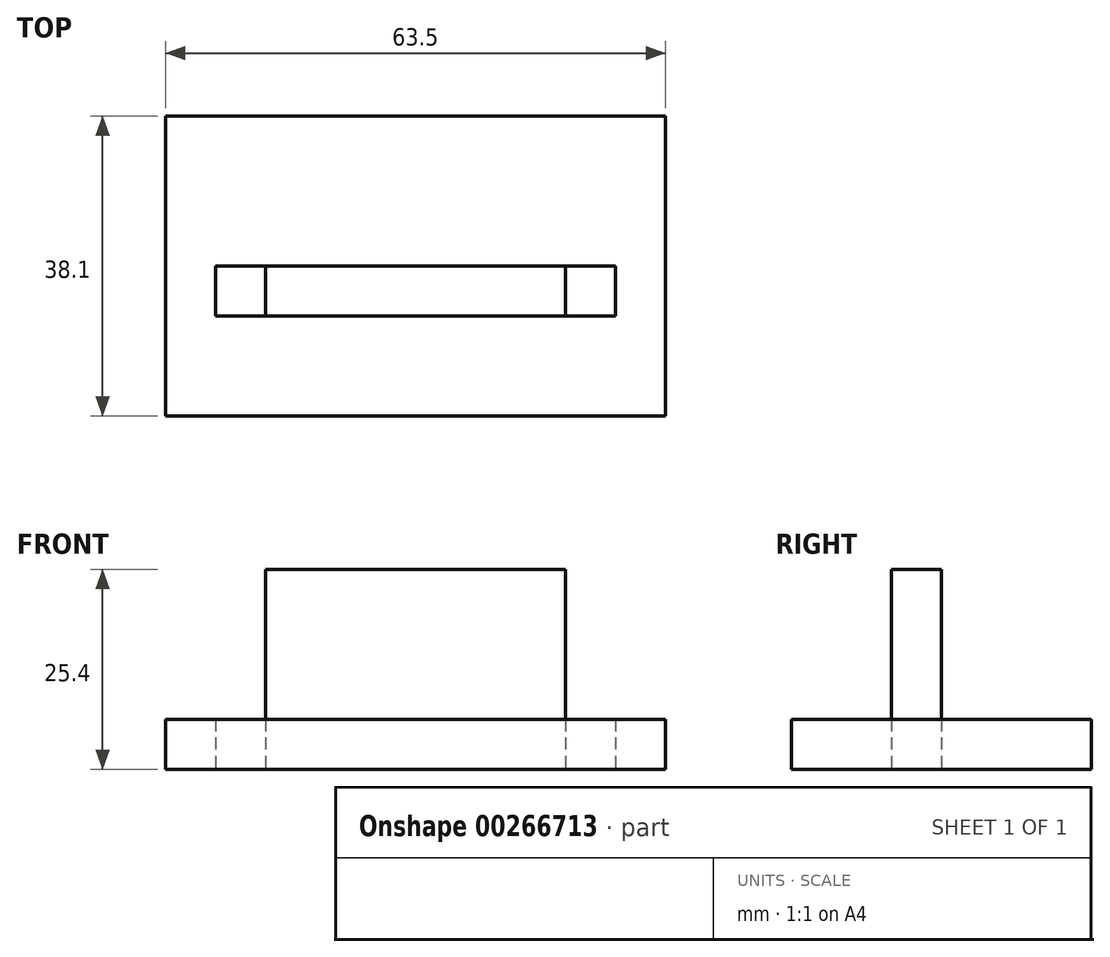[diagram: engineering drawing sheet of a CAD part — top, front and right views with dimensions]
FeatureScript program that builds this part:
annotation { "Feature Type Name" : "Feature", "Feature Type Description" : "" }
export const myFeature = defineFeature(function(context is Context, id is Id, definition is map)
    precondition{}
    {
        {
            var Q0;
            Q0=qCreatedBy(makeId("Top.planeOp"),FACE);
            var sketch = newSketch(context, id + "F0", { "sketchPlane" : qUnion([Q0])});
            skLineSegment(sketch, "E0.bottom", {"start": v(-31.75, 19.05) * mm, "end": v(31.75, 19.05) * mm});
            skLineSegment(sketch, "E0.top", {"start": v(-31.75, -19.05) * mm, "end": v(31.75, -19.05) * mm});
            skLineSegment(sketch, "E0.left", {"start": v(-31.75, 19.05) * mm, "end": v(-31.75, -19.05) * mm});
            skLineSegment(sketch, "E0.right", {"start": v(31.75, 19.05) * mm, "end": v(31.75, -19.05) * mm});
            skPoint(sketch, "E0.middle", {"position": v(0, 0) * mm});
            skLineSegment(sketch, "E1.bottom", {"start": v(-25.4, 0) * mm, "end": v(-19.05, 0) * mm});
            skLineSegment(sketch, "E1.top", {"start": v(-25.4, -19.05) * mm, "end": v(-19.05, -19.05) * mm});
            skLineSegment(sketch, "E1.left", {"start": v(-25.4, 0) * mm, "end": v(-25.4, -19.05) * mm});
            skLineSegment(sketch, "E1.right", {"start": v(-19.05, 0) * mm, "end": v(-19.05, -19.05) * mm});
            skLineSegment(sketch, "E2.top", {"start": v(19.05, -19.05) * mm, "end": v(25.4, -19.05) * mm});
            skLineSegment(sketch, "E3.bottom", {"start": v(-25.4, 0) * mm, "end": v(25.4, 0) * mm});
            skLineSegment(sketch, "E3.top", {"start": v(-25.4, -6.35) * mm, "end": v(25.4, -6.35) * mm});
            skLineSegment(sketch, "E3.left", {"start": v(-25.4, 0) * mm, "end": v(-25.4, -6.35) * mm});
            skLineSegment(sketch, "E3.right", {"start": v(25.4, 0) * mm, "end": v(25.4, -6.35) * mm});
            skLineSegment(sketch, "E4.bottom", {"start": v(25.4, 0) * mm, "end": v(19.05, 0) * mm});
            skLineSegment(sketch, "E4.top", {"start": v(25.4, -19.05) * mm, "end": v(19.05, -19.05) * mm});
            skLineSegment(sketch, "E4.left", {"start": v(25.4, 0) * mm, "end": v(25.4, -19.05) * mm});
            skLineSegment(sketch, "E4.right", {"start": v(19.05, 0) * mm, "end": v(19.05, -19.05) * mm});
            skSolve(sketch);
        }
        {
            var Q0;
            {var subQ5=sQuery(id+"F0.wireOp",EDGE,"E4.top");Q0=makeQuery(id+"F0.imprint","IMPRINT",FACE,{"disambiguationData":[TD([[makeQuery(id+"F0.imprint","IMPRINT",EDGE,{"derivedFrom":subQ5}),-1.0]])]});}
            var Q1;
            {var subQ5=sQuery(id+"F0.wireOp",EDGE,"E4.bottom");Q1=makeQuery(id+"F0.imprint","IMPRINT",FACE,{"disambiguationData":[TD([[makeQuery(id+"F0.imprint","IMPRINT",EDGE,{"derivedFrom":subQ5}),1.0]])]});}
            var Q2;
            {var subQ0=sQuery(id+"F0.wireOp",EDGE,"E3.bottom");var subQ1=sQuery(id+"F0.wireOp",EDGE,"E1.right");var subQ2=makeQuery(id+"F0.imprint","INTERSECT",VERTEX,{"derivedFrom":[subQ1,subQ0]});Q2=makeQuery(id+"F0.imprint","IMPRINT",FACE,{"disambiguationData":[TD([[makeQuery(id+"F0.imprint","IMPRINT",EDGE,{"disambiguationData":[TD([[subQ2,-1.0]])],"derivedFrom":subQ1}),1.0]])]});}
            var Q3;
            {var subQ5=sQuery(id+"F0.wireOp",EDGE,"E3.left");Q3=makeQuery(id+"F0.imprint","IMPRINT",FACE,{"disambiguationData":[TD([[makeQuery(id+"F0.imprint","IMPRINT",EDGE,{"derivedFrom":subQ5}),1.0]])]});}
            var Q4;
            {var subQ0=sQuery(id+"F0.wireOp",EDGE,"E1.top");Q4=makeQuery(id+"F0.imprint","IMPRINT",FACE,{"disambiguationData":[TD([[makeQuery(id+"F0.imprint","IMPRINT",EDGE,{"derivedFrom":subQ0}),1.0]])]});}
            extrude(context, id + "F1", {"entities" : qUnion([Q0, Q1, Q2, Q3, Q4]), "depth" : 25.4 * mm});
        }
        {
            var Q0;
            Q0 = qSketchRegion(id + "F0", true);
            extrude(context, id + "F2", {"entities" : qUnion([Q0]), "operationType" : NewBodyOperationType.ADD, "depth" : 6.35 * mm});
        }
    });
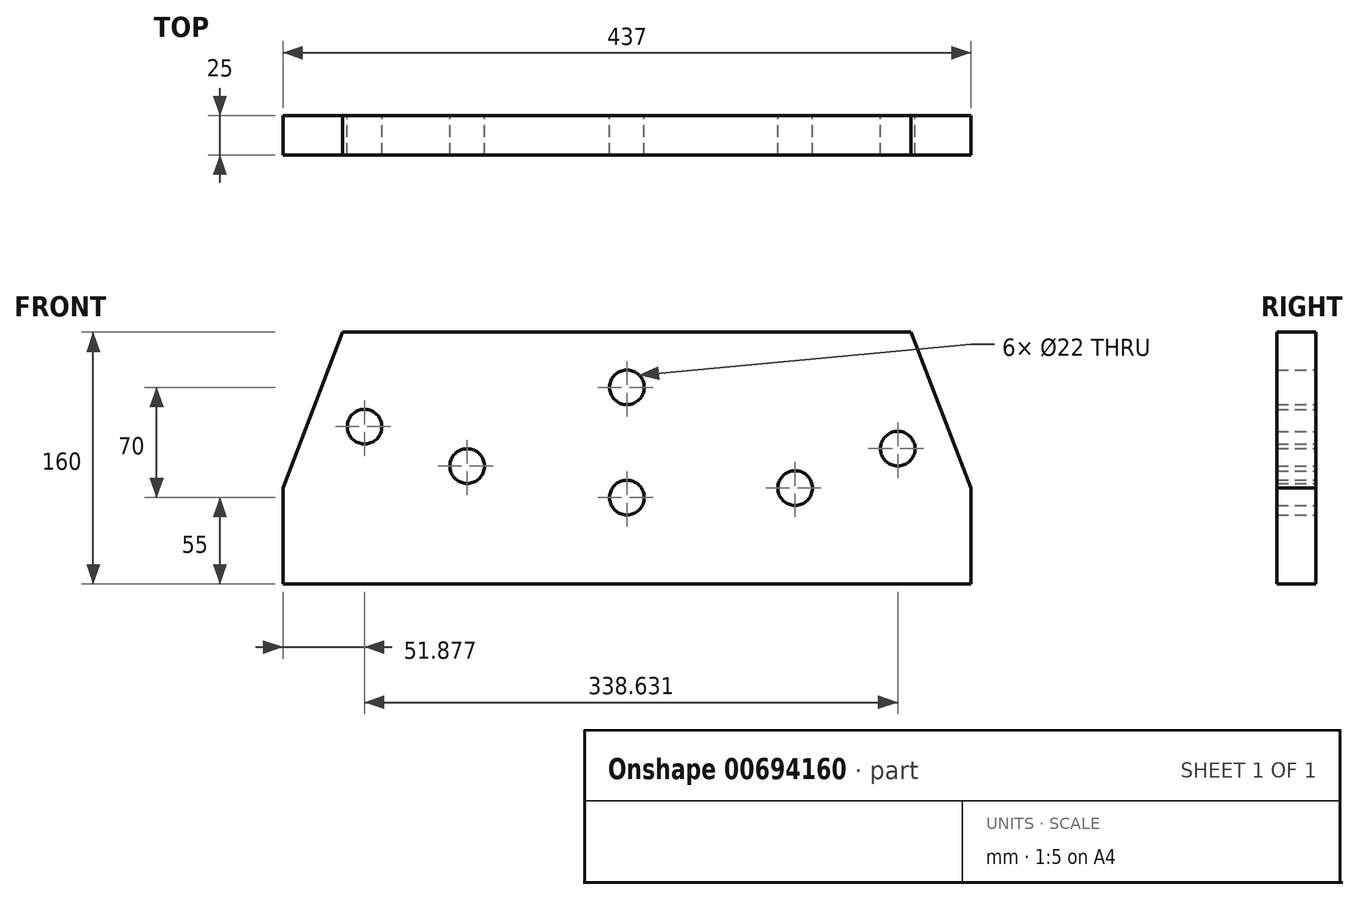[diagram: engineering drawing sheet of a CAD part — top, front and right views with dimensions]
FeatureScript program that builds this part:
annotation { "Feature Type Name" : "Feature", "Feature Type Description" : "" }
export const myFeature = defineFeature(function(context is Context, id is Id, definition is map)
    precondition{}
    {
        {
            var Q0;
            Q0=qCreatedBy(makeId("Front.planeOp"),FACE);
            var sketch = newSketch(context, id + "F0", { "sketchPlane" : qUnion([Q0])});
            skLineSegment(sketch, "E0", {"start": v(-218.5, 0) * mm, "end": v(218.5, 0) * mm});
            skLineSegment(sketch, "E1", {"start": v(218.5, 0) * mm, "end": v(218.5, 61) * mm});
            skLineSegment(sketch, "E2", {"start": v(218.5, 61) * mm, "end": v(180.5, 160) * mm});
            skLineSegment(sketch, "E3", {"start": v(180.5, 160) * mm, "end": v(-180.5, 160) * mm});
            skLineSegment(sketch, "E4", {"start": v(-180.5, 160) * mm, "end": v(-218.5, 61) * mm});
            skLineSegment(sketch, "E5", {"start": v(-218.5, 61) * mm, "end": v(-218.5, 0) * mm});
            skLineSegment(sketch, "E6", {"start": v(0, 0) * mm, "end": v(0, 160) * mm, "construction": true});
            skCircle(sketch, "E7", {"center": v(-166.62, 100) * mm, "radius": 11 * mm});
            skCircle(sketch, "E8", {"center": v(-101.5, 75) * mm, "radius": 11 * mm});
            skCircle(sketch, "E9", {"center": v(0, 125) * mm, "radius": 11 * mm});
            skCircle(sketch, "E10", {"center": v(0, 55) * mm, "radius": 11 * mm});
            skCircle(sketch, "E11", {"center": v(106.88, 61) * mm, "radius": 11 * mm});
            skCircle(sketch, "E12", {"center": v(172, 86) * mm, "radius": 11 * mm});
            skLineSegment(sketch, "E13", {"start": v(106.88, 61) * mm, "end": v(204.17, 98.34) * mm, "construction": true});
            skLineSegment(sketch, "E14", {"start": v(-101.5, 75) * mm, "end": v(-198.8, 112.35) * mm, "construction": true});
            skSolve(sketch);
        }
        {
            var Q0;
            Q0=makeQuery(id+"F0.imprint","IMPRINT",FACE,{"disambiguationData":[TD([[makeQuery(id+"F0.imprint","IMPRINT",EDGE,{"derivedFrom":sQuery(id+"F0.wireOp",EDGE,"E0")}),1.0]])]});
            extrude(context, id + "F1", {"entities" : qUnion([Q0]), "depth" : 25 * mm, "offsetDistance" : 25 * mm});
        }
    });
:::
■ Task directions
Pick out every line of the items above that contains the string "derivedFrom".

■ Result for this exercise
            {var subQ5=sQuery(id+"F0.wireOp",EDGE,"E4.top");Q0=makeQuery(id+"F0.imprint","IMPRINT",FACE,{"disambiguationData":[TD([[makeQuery(id+"F0.imprint","IMPRINT",EDGE,{"derivedFrom":subQ5}),-1.0]])]});}
            {var subQ5=sQuery(id+"F0.wireOp",EDGE,"E4.bottom");Q1=makeQuery(id+"F0.imprint","IMPRINT",FACE,{"disambiguationData":[TD([[makeQuery(id+"F0.imprint","IMPRINT",EDGE,{"derivedFrom":subQ5}),1.0]])]});}
            {var subQ0=sQuery(id+"F0.wireOp",EDGE,"E3.bottom");var subQ1=sQuery(id+"F0.wireOp",EDGE,"E1.right");var subQ2=makeQuery(id+"F0.imprint","INTERSECT",VERTEX,{"derivedFrom":[subQ1,subQ0]});Q2=makeQuery(id+"F0.imprint","IMPRINT",FACE,{"disambiguationData":[TD([[makeQuery(id+"F0.imprint","IMPRINT",EDGE,{"disambiguationData":[TD([[subQ2,-1.0]])],"derivedFrom":subQ1}),1.0]])]});}
            {var subQ5=sQuery(id+"F0.wireOp",EDGE,"E3.left");Q3=makeQuery(id+"F0.imprint","IMPRINT",FACE,{"disambiguationData":[TD([[makeQuery(id+"F0.imprint","IMPRINT",EDGE,{"derivedFrom":subQ5}),1.0]])]});}
            {var subQ0=sQuery(id+"F0.wireOp",EDGE,"E1.top");Q4=makeQuery(id+"F0.imprint","IMPRINT",FACE,{"disambiguationData":[TD([[makeQuery(id+"F0.imprint","IMPRINT",EDGE,{"derivedFrom":subQ0}),1.0]])]});}
            Q0=makeQuery(id+"F0.imprint","IMPRINT",FACE,{"disambiguationData":[TD([[makeQuery(id+"F0.imprint","IMPRINT",EDGE,{"derivedFrom":sQuery(id+"F0.wireOp",EDGE,"E0")}),1.0]])]});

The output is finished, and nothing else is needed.